Booing has replaced cheering because it is easier to do. Destruction has always been easier than creation and recognising the good has always required a little more than pointing to the bad. Especially in situations like City’s were the one so obviously outweighs the other. Of course this is all Thatcher’s fault. The every man for himself model of society clashes with the ethic of team sports as a community representation. Success at all costs, loathing for those without.

Realpolitik aside this is hardly a new phenomenon. In the Coliseum Emperors signaled who was to live and who was to die with the famed thumbs up/thumbs down gesture. It is a curio of history that the with the digit pointing upwards signalled that to the delight of the masses the Gladiator in question would be ripped apart and generally killed which while pleasing for the crowd was so what damaging to the fighter’s career.

We use the thumbs up to mean good things – at least The Fonz did – in recognition of how it means that good things would happen. A thumbs down probably saw the Emperor booed so he will have avoided it. As long as the crowd get what they want everyone is probably happy.

None of which brings us round to Valley Parade on Saturday. It has long been the opinion of many that there is a significant section of City fans who enjoy the moan more than the match and the thumbs up of City getting beaten gives them a focus for their week of conversation.
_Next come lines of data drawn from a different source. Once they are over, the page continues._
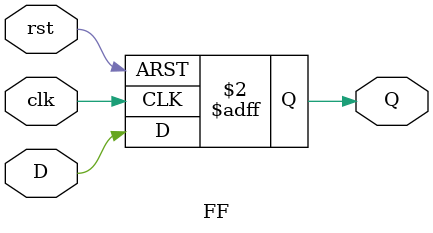
<source format=v>
`timescale 1ns / 1ps




module FF(
    input wire clk, // clock
    input wire rst, // reset
    input wire D, // in 
    output reg Q
    );
    
always @(posedge clk, posedge rst)
begin
    if(rst)
       Q <= 0;
       else
       Q <= D;
end

endmodule

</source>
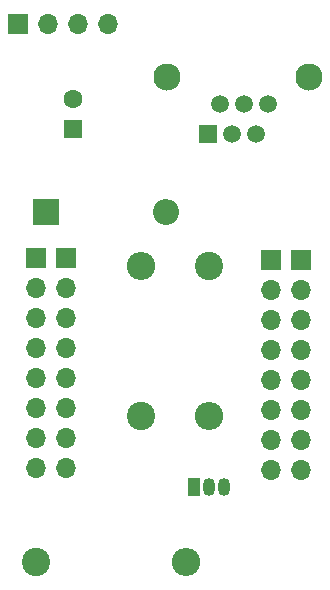
<source format=gbr>
%TF.GenerationSoftware,KiCad,Pcbnew,8.0.0-8.0.0-1~ubuntu22.04.1*%
%TF.CreationDate,2024-03-06T20:03:24+01:00*%
%TF.ProjectId,P1,50312e6b-6963-4616-945f-706362585858,rev?*%
%TF.SameCoordinates,Original*%
%TF.FileFunction,Soldermask,Bot*%
%TF.FilePolarity,Negative*%
%FSLAX46Y46*%
G04 Gerber Fmt 4.6, Leading zero omitted, Abs format (unit mm)*
G04 Created by KiCad (PCBNEW 8.0.0-8.0.0-1~ubuntu22.04.1) date 2024-03-06 20:03:24*
%MOMM*%
%LPD*%
G01*
G04 APERTURE LIST*
%ADD10R,1.050000X1.500000*%
%ADD11O,1.050000X1.500000*%
%ADD12C,2.300000*%
%ADD13R,1.520000X1.520000*%
%ADD14C,1.520000*%
%ADD15O,1.700000X1.700000*%
%ADD16R,1.700000X1.700000*%
%ADD17R,2.200000X2.200000*%
%ADD18O,2.200000X2.200000*%
%ADD19C,2.400000*%
%ADD20O,2.400000X2.400000*%
%ADD21R,1.600000X1.600000*%
%ADD22C,1.600000*%
G04 APERTURE END LIST*
D10*
%TO.C,Q1*%
X145200000Y-63210000D03*
D11*
X146470000Y-63210000D03*
X147740000Y-63210000D03*
%TD*%
D12*
%TO.C,J1*%
X154950000Y-28560000D03*
X142950000Y-28560000D03*
D13*
X146400000Y-33400000D03*
D14*
X147420000Y-30860000D03*
X148440000Y-33400000D03*
X149460000Y-30860000D03*
X150480000Y-33400000D03*
X151500000Y-30860000D03*
%TD*%
D15*
%TO.C,J2*%
X137910000Y-24070000D03*
X135370000Y-24070000D03*
X132830000Y-24070000D03*
D16*
X130290000Y-24070000D03*
%TD*%
D17*
%TO.C,D1*%
X132650000Y-39940000D03*
D18*
X142810000Y-39940000D03*
%TD*%
D19*
%TO.C,R1*%
X140730000Y-57199999D03*
D20*
X140730000Y-44499999D03*
%TD*%
D21*
%TO.C,C1*%
X134940000Y-32920000D03*
D22*
X134940000Y-30420000D03*
%TD*%
D19*
%TO.C,R3*%
X146450001Y-44500000D03*
D20*
X146450001Y-57200000D03*
%TD*%
D19*
%TO.C,R2*%
X131790000Y-69580000D03*
D20*
X144490000Y-69580000D03*
%TD*%
D16*
%TO.C,U1*%
X131815000Y-43890000D03*
D15*
X131815000Y-46430000D03*
X131815000Y-48970000D03*
X131815000Y-51510000D03*
X131815000Y-54050000D03*
X131815000Y-56590000D03*
X131815000Y-59130000D03*
X131815000Y-61670000D03*
D16*
X134355000Y-43890000D03*
D15*
X134355000Y-46430000D03*
X134355000Y-48970000D03*
X134355000Y-51510000D03*
X134355000Y-54050000D03*
X134355000Y-56590000D03*
X134355000Y-59130000D03*
X134355000Y-61670000D03*
D16*
X151715000Y-44070000D03*
D15*
X151715000Y-46610000D03*
X151715000Y-49150000D03*
X151715000Y-51690000D03*
X151715000Y-54230000D03*
X151715000Y-56770000D03*
X151715000Y-59310000D03*
X151715000Y-61850000D03*
D16*
X154255000Y-44070000D03*
D15*
X154255000Y-46610000D03*
X154255000Y-49150000D03*
X154255000Y-51690000D03*
X154255000Y-54230000D03*
X154255000Y-56770000D03*
X154255000Y-59310000D03*
X154255000Y-61850000D03*
%TD*%
M02*

</source>
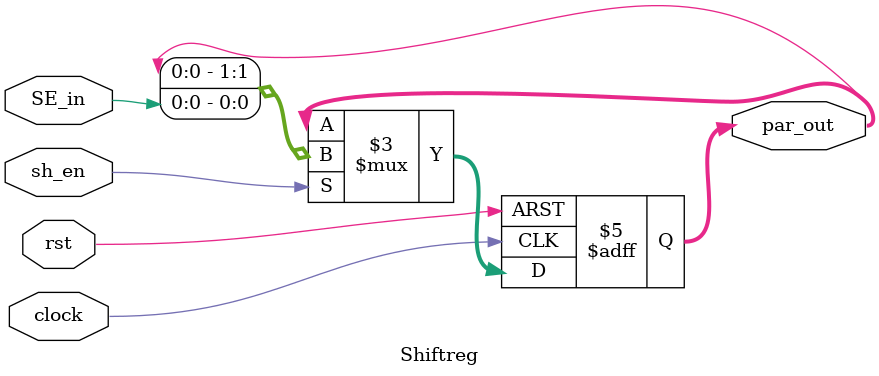
<source format=v>
module Shiftreg (input SE_in, rst, sh_en, clock, output reg[1:0] par_out);
  

always @ (posedge clock or posedge rst)
	begin 
		if (rst)
			par_out <= 2'b00;
		else 
			if (sh_en) begin
				par_out <= {par_out [0], SE_in} ;
			end
			else 
				par_out <= par_out;

	end

endmodule




</source>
City’s own Julian Rhodes – and Emperor of sorts – said about the weekend all or nothing game with Leyton Orient

“Saturday is not going to be pretty. It’s all about blood, guts and endeavour. But the pleasing thing is that every player is giving it their all. To see the loanees putting in the kind of effort they are has been a joy to watch.

Me, I’m less keen on the sight of someone being ripped limb from limb and old school enough to cheer or say nothing at all. I was brought up on “Skin ‘em Johnny” not skinless Gladiators and I’m happy to stay that way.